As a philanthropist, Mittelheuser has made considerable contributions to the University of Queensland, Griffith University, and Brisbane Girls Grammar School.

Known also for her involvement in the arts field, Mittelheuser has also made significant contributions to the Queensland Art Gallery and the University of Queensland Art Museum. She also served as chairperson of the Australian Decorative and Fine Arts Society.

Mittelheuser is also known for her involvement with the Lyceum Club where she served three consecutive terms as president from 1989 to 1992. She also served as vice-president of the International Association of Lyceum Clubs.

=== Recognition ===
In 1998, Mittelheuser received an honorary Doctor of Philosophy from the University of Queensland in honour of her contribution to the university and to the community.

For her service to women, especially with the Lyceum Club, Mittelheuser was made a Member of the Order of Australia in the 1999 Australia Day Honours.
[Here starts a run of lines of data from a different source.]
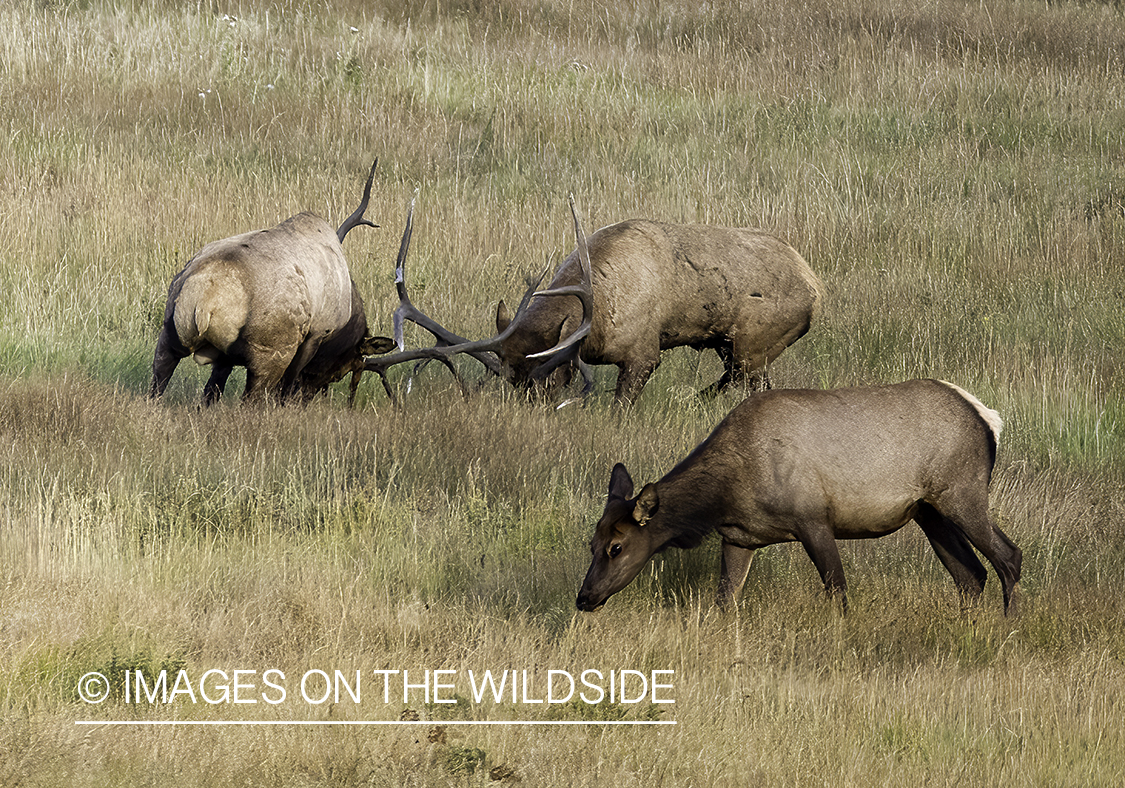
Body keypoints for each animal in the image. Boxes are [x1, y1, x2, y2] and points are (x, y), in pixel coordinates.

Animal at [149, 159, 396, 405]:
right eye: (341, 372)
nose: (307, 398)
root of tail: (204, 302)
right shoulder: (316, 333)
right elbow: (288, 383)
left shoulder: (224, 358)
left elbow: (211, 392)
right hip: (269, 354)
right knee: (251, 400)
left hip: (169, 334)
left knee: (159, 383)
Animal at [364, 200, 823, 405]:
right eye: (510, 382)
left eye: (546, 381)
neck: (597, 319)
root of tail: (816, 288)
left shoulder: (643, 352)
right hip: (731, 347)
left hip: (752, 346)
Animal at [576, 375, 1026, 616]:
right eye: (591, 544)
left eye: (617, 547)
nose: (584, 597)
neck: (725, 495)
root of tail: (989, 418)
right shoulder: (739, 537)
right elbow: (725, 601)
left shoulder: (813, 519)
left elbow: (837, 591)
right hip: (928, 511)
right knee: (970, 574)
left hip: (962, 491)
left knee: (1008, 556)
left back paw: (1009, 627)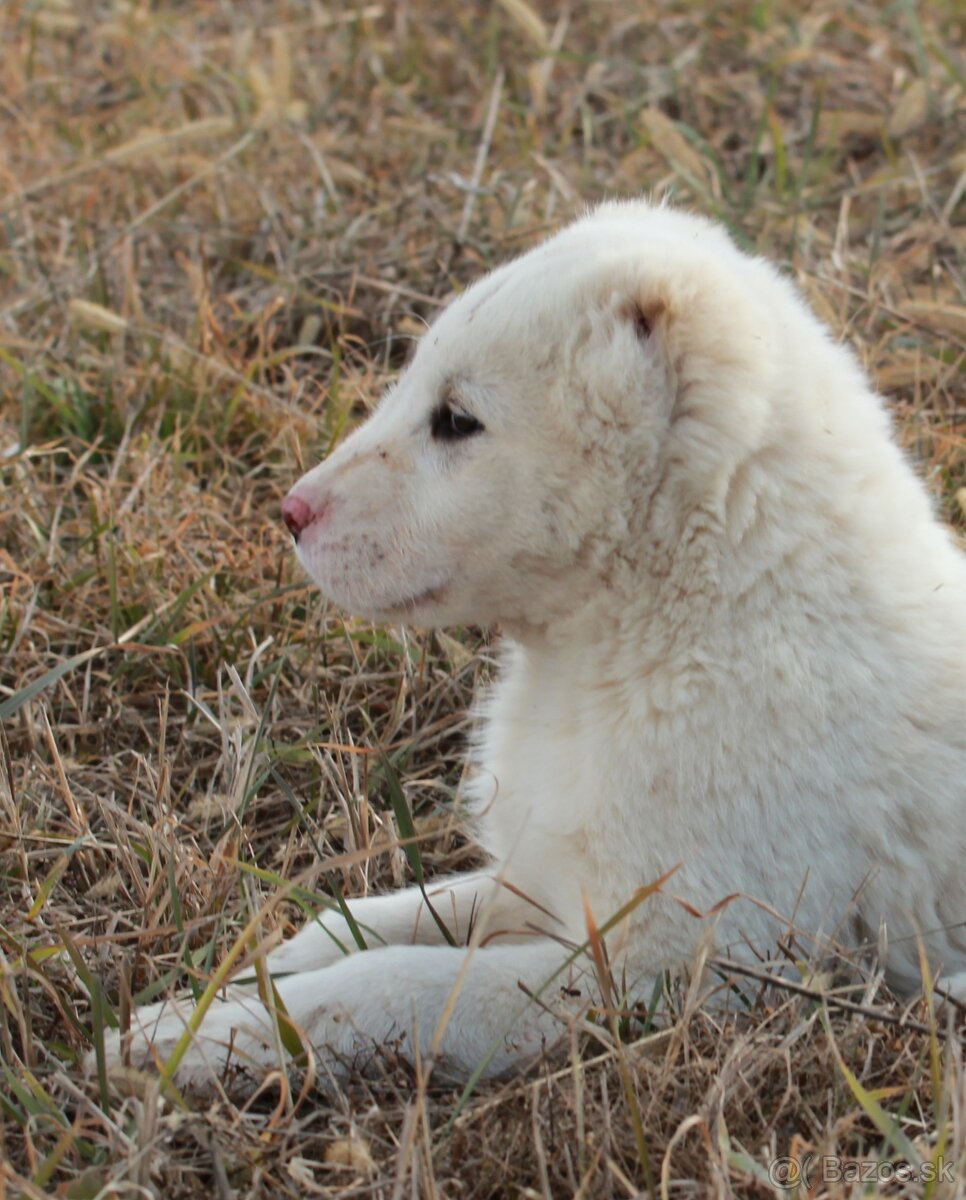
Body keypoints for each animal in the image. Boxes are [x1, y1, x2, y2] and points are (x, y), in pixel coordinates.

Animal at [96, 204, 964, 1089]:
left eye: (457, 421)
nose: (291, 512)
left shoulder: (677, 965)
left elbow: (399, 983)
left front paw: (200, 1038)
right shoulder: (544, 875)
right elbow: (382, 917)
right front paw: (230, 986)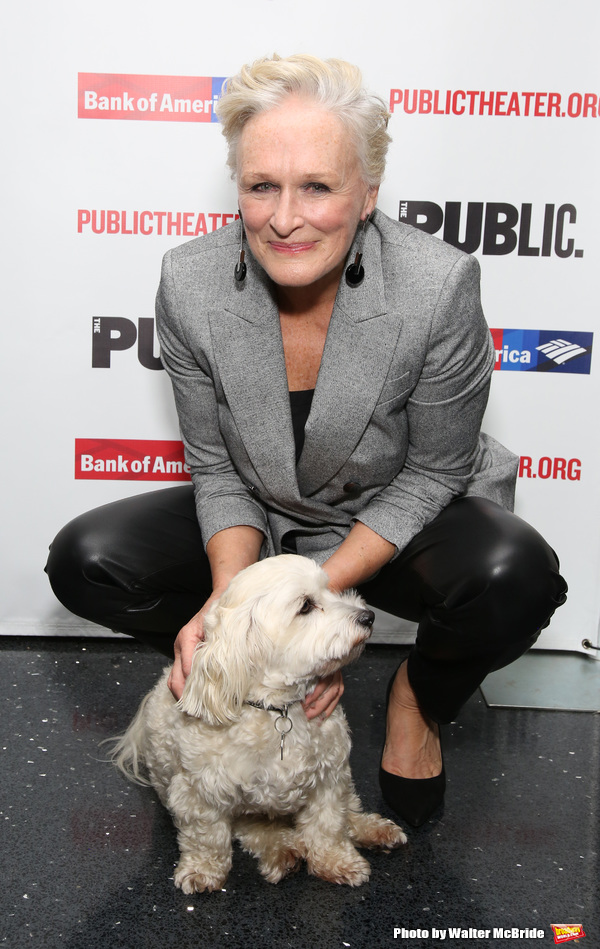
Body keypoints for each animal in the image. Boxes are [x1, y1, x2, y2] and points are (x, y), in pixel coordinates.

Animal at [110, 552, 406, 892]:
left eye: (330, 590)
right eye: (306, 606)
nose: (368, 617)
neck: (275, 709)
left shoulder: (330, 777)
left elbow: (329, 824)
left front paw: (336, 861)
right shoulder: (198, 793)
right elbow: (206, 838)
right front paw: (203, 869)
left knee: (348, 808)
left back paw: (371, 829)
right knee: (256, 828)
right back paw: (282, 852)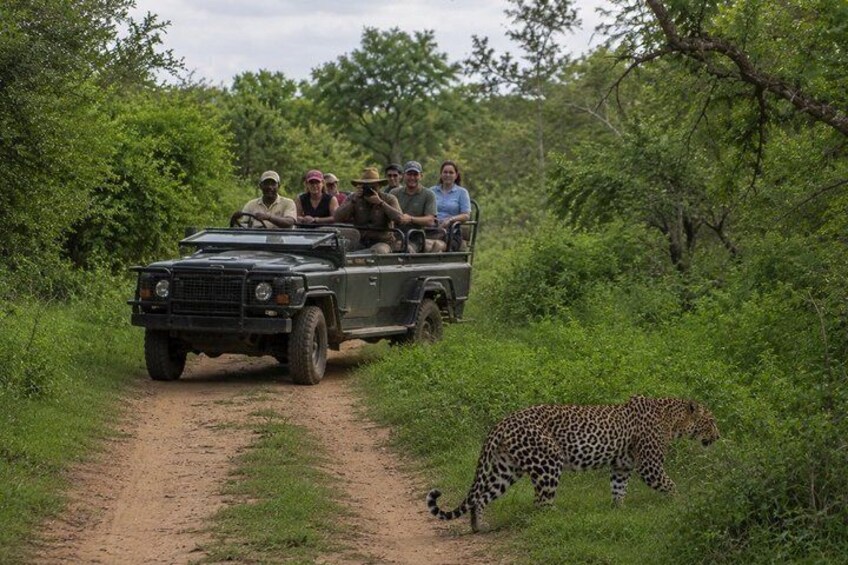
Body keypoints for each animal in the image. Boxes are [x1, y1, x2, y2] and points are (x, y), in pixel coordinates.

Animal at [427, 395, 719, 532]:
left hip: (506, 469)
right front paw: (683, 504)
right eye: (712, 421)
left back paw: (478, 527)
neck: (674, 421)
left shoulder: (622, 466)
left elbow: (618, 489)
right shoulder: (650, 465)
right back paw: (558, 518)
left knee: (480, 497)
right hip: (547, 462)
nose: (718, 436)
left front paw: (619, 511)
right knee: (541, 503)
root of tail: (502, 422)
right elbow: (670, 485)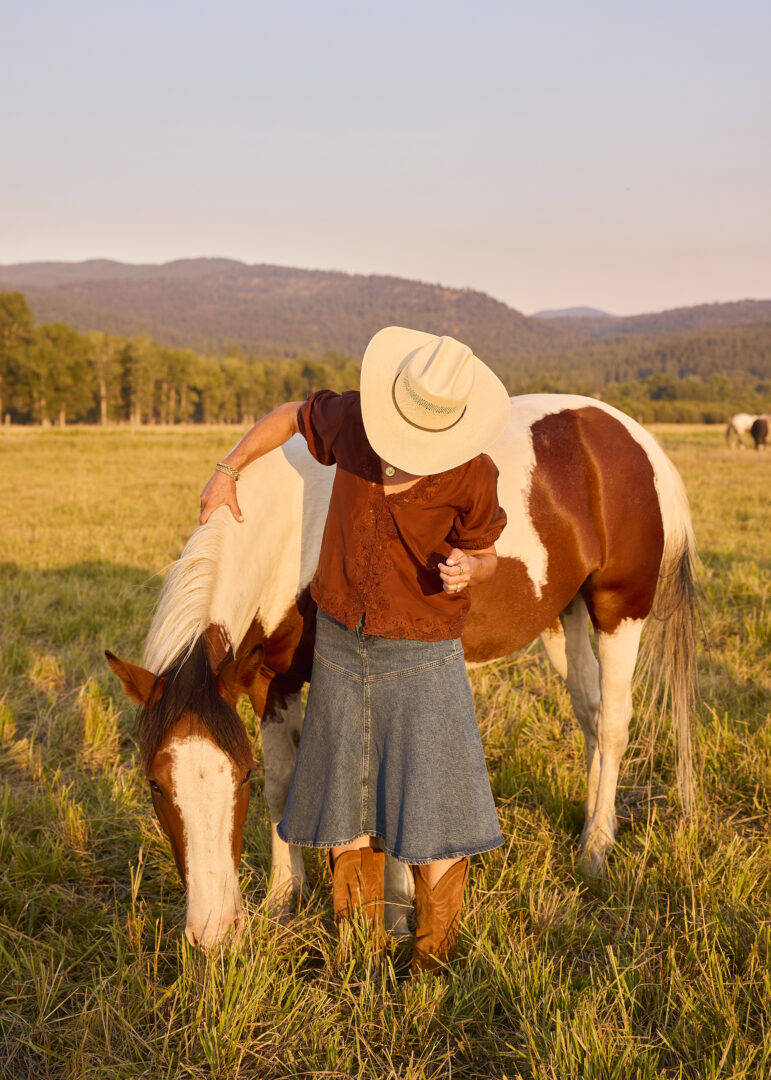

In 2001, Mittelheuser was awarded the Centenary Medal for distinguished service to both the Arts and the Lyceum Club.

From 18 July 2020 until 31 January 2021, the Queensland Art Gallery held an exhibition called "Two sisters: A singular vision" showcasing over 100 works that the Mittelheuser sisters had acquired for the gallery over a 35 year period, particularly works by female Indigenous Australian artists.

Mittelheuser is also the benefactor behind the Mittelheuser Scholar-in-Residence at the State Library of Queensland, a research project which aims to advance the knowledge of professionals in the gallery, library, art and museum fields by awarding a $15,000 bursary each year to a successful applicant.

In 2021, Mittelheuser and her sister were named as Queensland Greats.